Clones was shining brightly for Arlene on a simply stunning Finals day
A few observations from the Ulster final have to be recorded before they go out of our head. Let's call it a 'listicle'.
1. The atmosphere in Clones on Sunday was almost ethereal.
Perhaps it was the novelty of a county such as Fermanagh there on the day, but there was an incredible lightness of being among the gathering at the foot of Fermanagh Street.
2. The football wasn't great now, all being said. Donegal came up with a plan, threw five strapping men across the middle and ate up Pat Cadden's kickout. The attack malfunctioned for Fermanagh and it will be something Rory Gallagher must address. But at the time of Ryan Jones' harsh sending off, Fermanagh were seven points down. They might have battled that back to five if he remained on the pitch. And that matters to players.

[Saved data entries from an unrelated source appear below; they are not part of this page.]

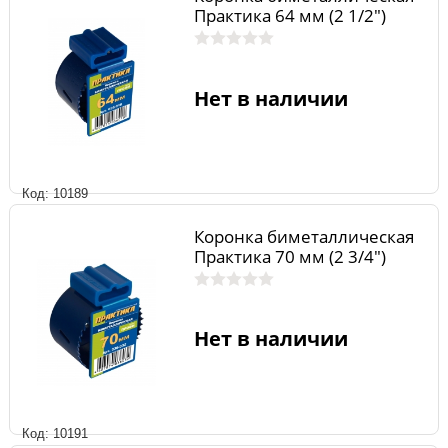
Практика 64 мм (2 1/2")
Нет в наличии
Код: 10189
Коронка биметаллическая
Практика 70 мм (2 3/4")
Нет в наличии
Код: 10191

3. It's a crying shame that Patrick McBrearty has ruptured his cruciate. He has been a joy to watch all year. There are no consolations with these things, but it is incredible to note that he is still a mere 24 years old, with eight seasons under his belt.
4. The reception and grace afforded to DUP leader Arlene Foster wasn't surprising to those that follow the Ulster Council's outreach work closely. The entire operation was delicate, and there must have been several bridges to cross, but it was worth it. The games must be inclusive and political leaders have a responsibility in this regard.
5. The banner made in her honour by a crowd of madmen from Tempo was pretty impressive.
6. The heat. Wow!
7. Perhaps it is because they have vaguely similar characteristics, the Donegal and Fermanagh fans mixed brilliantly with each other inside and outside the ground. At present, we are reading 'Two Tribes', the recent Tony Evans book about harmony between Liverpool and Everton at the 1986 FA Cup final. It was such a novelty, a book has been written about it. The GAA has that every week, and it gets taken for granted.
8. There was a lot of class on show from Donegal. They didn't pick up a single card, and in Michael Murphy's victorious speech, he gave a warm tribute to Pat Shovelin, their former goalkeeping coach who passed away in the last year.
9. Rory Gallagher was given a lot of respect from the Donegal players, who greeted him at the end.
10. Ryan McHugh is simply sensational.
It's not just how nimble his footwork is, but the vision to dish off handpasses while sprinting at full speed is under-rated. Like Frank McGlynn, he appears to have never lost a ball or been caught in possession.
11. Hell is an hour spent moving the few miles from Newtownbutler to Lisnaskea after an Ulster final with the tar melting around you.
12. The overall vibe and atmosphere of Clones will never be replaced. In time, Ulster finals will be staged at a swankier spot, and we will all wonder why we tried to fix what wasn't broken.